The police have been at the brunt of the protests. They are the meat in the sandwich – falling between passionate protesters and an inert government. However, now they are also a target of great grievances. Since the start of the protests, their policing strategy and use of tear gas, rubber bullets and pepper spray have, legitimately, been questioned. Their storming of Shatin’s New Town Plaza to chase and confront protesters who had surrounded their police colleagues was more ill-disciplined vengeance than any rational keeping of the peace. Their actions beg the question: is this overly aggressive policing or incompetence? Then, despite 24,000 emergency calls over a three-hour period made by the public requesting assistance, the police were unavailable to confront the Yuen Long thugs – eventually the police did attend, but only after all the thugs had fled. Days later, despite lots of CCTV and smartphone footage to identify the culprits, only a few ‘small potato’ thugs had been detained for “unlawful assembly”. The public then demanded to know what links the police have with these triad thugs. Fair question. Answers could only be forthcoming in an enquiry into police operations during the protests. However, the government is incapable, due to weakness and/or unwillingness, to initiate this. It is not the role of the police to take the brunt of protesters’ political anger – the police, too, need sensitive consideration.
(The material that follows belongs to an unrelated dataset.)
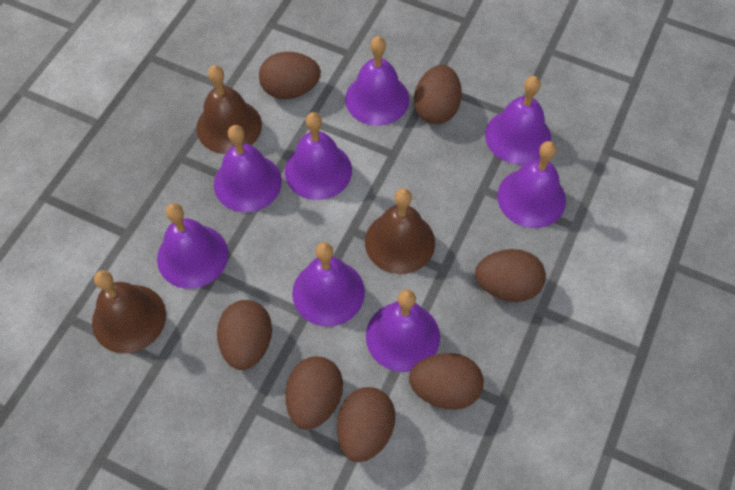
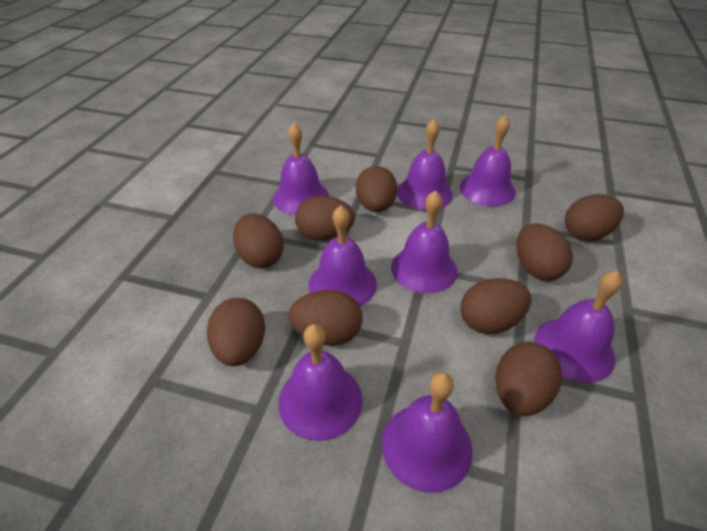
brown bell: 3 -> 0
brown egg: 7 -> 9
We are in a political crisis. If the city is not careful, circumstances will unravel and take control. If the government can’t or won’t investigate the grievances at the root of the protests, then, at least, let’s begin a self-initiated People’s Review – to discuss democracy, universal suffrage for the Legislative Council elections in 2020; and look at the wrongs of the last weeks: calling witnesses, review videos, look for solutions. Is there a leader in the pro-democracy camp to kick-start such a review - or something, anything, similar? Leaving things to fate – or, government inaction – allows the crisis to continue, until it crashes.